Sandia Corp. and parent company Lockheed Martin, which operate the federally-funded Sandia National Laboratories, agreed to pay $4.8 million to settle claims that the company used taxpayer money to lobby congress to extend its contract to manage the research facility in violation of federal law.
The Department of Justice opened an investigation earlier this year after an inspector general report showed the company used federal funds to stand up an in-house lobbying team to develop a strategy to extend the management contract for the facility at Kirtland Air Force Base in Albuquerque, New Mexico, after it was set to expire in 2012.
Documents obtained by the IG revealed a strategy to influence congressmen and federal officials — including then-Energy Secretary Steven Chu. While these lobbying efforts were not explicitly illegal, laws and regulations prohibit the use of federal funds for such purposes.

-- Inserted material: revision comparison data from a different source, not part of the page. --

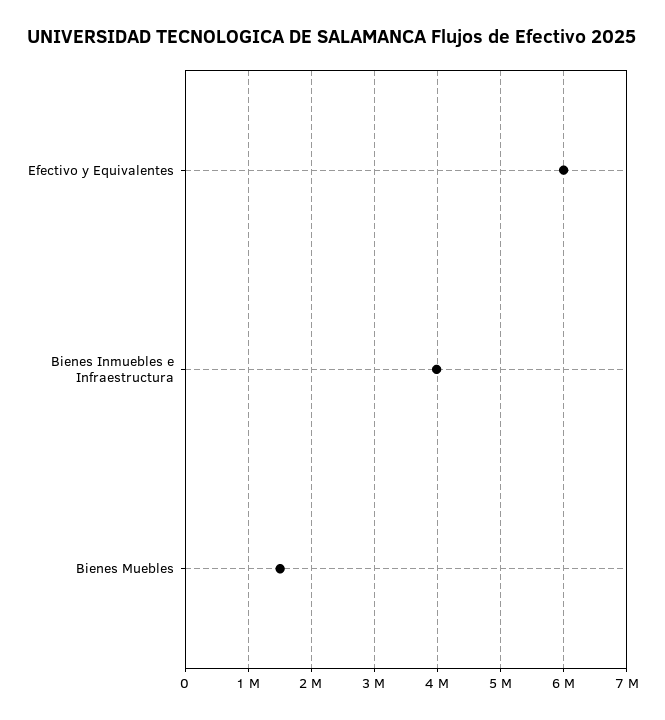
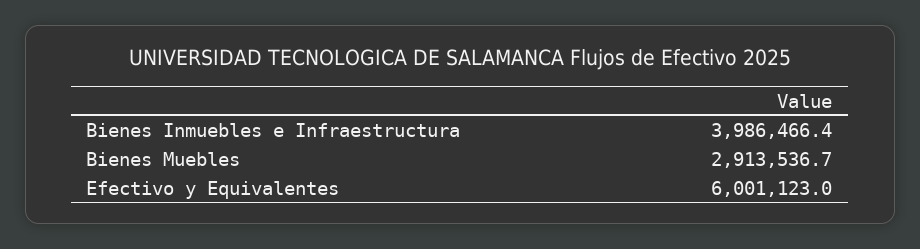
  {
    "Efectivo y Equivalentes": 6001123,
    "Bienes Inmuebles e Infraestructura": 3986466.4,
-   "Bienes Muebles": 1500000
+   "Bienes Muebles": 2913536.7
  }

"The money allocated by congress for the Sandia National Laboratories is designed to fund the important mission carried out by our national laboratories, not to lobby congress for more funding," said Benjamin Mizer, DOJ principal deputy assistant attorney general and head of the department's Civil Division.
Sandia was awarded a 12-month, $2.4 billion extension in 2012, which included two six-month add-ons. The contract was extended again for another two years in 2014, with an option for a third.
The National Nuclear Security Administration intendeds to hold an open competition for the contract in 2017, according to the IG report.
"Using public funds to lobby for a non-competitive extension of a contract is simply unacceptable," Energy Department Inspector General Gregory Friedman said after the settlement was announced. "I salute the work of the Department of Justice in pursuing this matter and the work of the Office of Inspector General professionals who were responsible for gathering the facts that served as the basis for the settlement."